Concrètement, la prochaine fois qu'une émotion forte vous submerge, essayez le chemin même du psaume. Commencez par la nommer devant Dieu sans la maquiller : Seigneur, je suis en colère, j'ai peur, je suis à bout. La vérité dite est déjà un commencement de paix. Ne la laissez pas ensuite régner : adressez-vous à votre âme comme le psalmiste, rappelez-lui à voix haute une vérité plus sûre que votre humeur du moment. Puis ancrez-vous dans un « encore » : choisissez d'espérer en Dieu pour la suite, même sans ressentir aussitôt le moindre soulagement. Vous pouvez tenir un carnet de ces prières brutes ; en les relisant plus tard, vous découvrirez souvent comment le « je le louerai encore » a fini, sans bruit, par arriver.
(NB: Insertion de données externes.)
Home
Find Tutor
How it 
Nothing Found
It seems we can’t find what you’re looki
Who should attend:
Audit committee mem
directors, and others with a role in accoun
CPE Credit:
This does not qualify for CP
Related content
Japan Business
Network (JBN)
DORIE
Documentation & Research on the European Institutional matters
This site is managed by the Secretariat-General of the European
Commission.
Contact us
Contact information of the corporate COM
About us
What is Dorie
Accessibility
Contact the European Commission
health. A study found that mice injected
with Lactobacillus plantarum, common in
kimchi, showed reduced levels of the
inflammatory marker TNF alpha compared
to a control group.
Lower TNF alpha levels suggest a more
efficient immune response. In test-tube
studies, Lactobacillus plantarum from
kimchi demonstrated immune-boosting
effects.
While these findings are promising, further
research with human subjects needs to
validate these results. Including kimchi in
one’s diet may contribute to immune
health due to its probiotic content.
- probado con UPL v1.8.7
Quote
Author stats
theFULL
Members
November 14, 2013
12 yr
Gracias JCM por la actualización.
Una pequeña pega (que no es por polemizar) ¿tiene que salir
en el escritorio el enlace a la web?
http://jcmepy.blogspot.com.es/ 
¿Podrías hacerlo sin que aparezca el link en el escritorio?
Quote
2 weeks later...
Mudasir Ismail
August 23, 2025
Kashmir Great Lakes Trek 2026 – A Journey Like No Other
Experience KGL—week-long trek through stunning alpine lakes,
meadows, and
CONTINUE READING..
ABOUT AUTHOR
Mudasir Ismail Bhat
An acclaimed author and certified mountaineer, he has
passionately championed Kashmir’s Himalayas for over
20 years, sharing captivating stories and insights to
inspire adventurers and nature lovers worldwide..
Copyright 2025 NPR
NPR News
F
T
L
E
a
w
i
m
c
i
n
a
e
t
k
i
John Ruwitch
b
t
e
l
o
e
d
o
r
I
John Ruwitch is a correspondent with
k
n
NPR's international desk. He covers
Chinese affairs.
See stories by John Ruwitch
Reste l'ancre dernière, celle qui empêche cet exercice de tourner à la simple technique de gestion de soi : notre espérance ne tient pas à notre habileté à gérer nos émotions, elle tient à un Dieu qui, en Christ, est entré lui-même dans la détresse humaine. À Gethsémané, Jésus fut saisi de tristesse et d'angoisse jusqu'à suer des gouttes de sang, et il a porté cela devant son Père sans rien feindre. Nous n'avons pas un Sauveur étranger à nos tempêtes intérieures ; nous en avons un qui les a traversées et qui demeure, au cœur des nôtres, mon salut et mon Dieu. Poser son âme devant lui ne consiste pas à se corriger pour mériter d'être aimé. C'est se laisser aimer tel qu'on est, jusqu'à ce que l'espérance, peu à peu, réapprenne à chanter.